Exploremos entonces cuáles son estas emociones que inclinaron a ese tercio del electorado gringo a votar por una persona que no solo es impresentable, sino que tuvo ya un stint en la presidencia de su país, es decir que los ciudadanos ya conocían cómo se ve su liderazgo y hay muy pocas incógnitas.
De acuerdo con las encuestas en boca de urna, dos factores fueron centrales en la decisión:
Uno fue la sensación persistente de una mala gestión económica, a pesar de que todas las mediciones muestran una recuperación económica post-COVID sorprendente: bajo desempleo (4,1%), crecimiento salarial muy por encima de la inflación (3,6%), saludable crecimiento del PIB (3%), inflación controlada (apenas 2% este año). Si algo se pudiese cuestionar de la situación económica, es la bifurcación entre la población y las corporaciones más prósperas y con menores obligaciones financieras, a las que les fue muy bien este año, y la población más pobre y, sobre todo, más joven, altamente endeudada, a la que las altas tasas de interés establecidas para reducir la inflación han afectado particularmente, y esto no depende de la Casa Blanca, sino del Fed, el banco central de ese país.
Esto es lo que me lleva al segundo factor: los jóvenes, en especial aquellos que votaron por primera vez, votaron casi dos a uno por Trump, a pesar del perdón otorgado por la gestión de Joe Biden sobre las deudas universitarias que sumen en la pobreza a los jóvenes. Sin embargo, los republicanos han logrado proyectarse como el partido de los sindicatos, las madres de familia y las minorías no blancas ─incluyendo a los latinos─, en especial frente a la “amenaza” de la “invasión” de los inmigrantes ilegales, que la propaganda trumpista ha logrado exitosamente establecer como el chivo expiatorio de todos los males.
Esta es una enorme paradoja que tomará años tratar de explicar. Trump y el partido Republicano promueven valores diametralmente opuestos a los de las nuevas generaciones, y su política económica tradicionalmente es pro-corporaciones y pro-ricos, al menos desde los tiempos de Reagan. Los propios republicanos, bajo las órdenes de Trump, derrotaron en el congreso, o a través de la Corte Suprema en la que Trump nombró a tres magistrados, todas las iniciativas legislativas que hubieran ayudado a aliviar estos temas.
Objetivamente, la inmigración, si bien ha crecido en los últimos años, no hace mella los costos incurridos por los servicios sociales, y más bien incrementa la recaudación fiscal. El mal financiamiento a estos servicios se debe a las políticas de recorte y debilitamiento constante promovidas por, lo adivinaron, el partido Republicano. Los impuestos altos recaudados para financiar el aparato se deben, fundamentalmente, a la reducción brutal del impuesto a las ganancias de las empresas, cuyo fin teórico es estimular la inversión, correlación que no parece darse en el mundo real. Dicho de otra manera, las quejas por las que el 52% de los votantes norteamericanos reeligieron a Trump se deben, paradójicamente, a las políticas sociales y económicas que el propio Trump promueve.
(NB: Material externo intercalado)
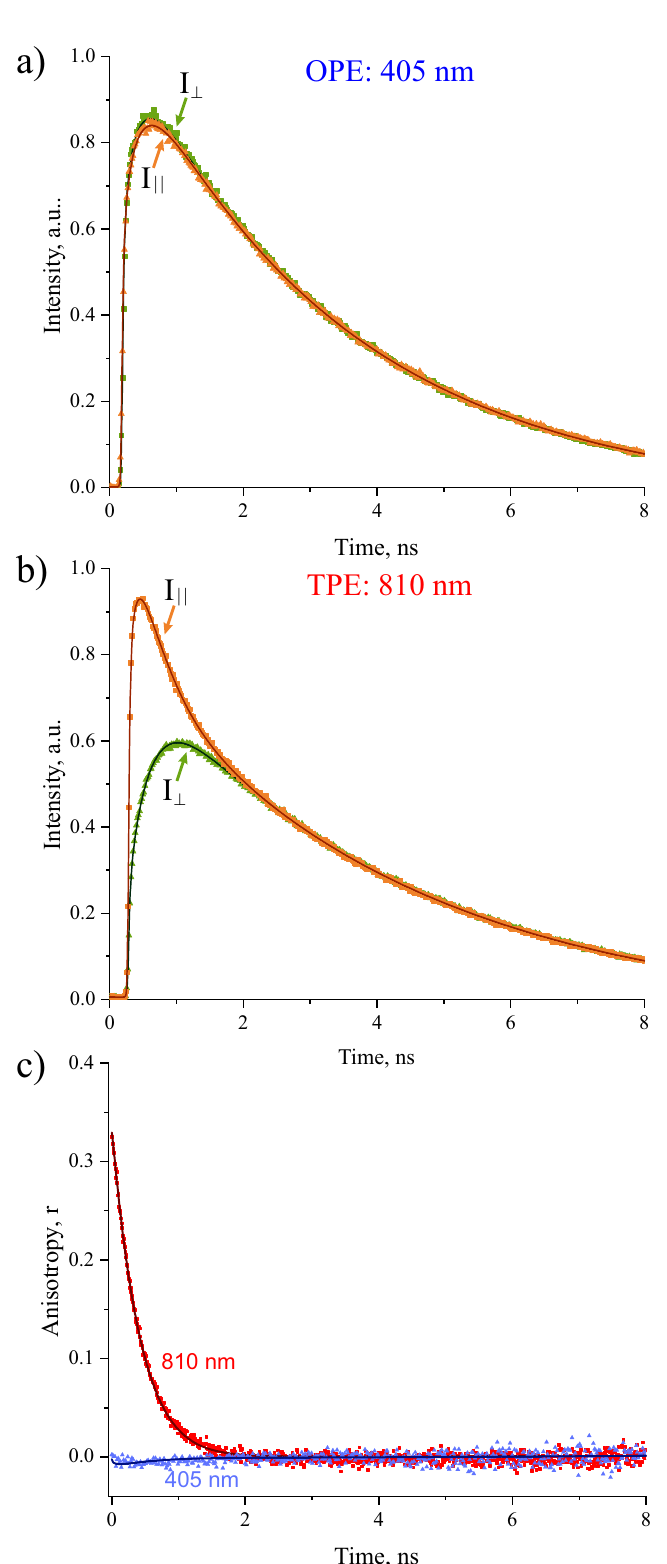
Figure 3. Decay signals of orthogonally polarized components, I (cid:107) and I ⊥ , of Radachlorin fluorescence in water under: ( a ) OPE at 405 nm and ( b ) TPE at 810 nm. ( c ) Anisotropic decay signals calculated from I (cid:107) and I ⊥ using Equation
Ni el agotamiento debido al torbellino político que ya dura casi una década, ni la galopante corrupción de Trump y sus acólitos, ni mucho menos las consecuencias de las políticas regresivas han impedido que regrese a la Casa Blanca una agenda extremadamente peligrosa para la democracia norteamericana, poniendo, al ser el país económica y militarmente más poderoso del mundo, en serio riesgo la paz, estabilidad y agenda de desarrollo del planeta.
Guardando las distancias, dada la casi nula influencia de Bolivia en el mundo, pero escuchando el eco de todo lo ocurrido por allá, cabe preguntarse: ¿por casa cómo andamos? ¿Podría ocurrir algo similar el próximo año, con nuestro propio populista incoherente? Hasta el martes pasado, dadas sus consecutivas derrotas recientes, tendía a pensar que no. Ahora ya no estoy tan seguro.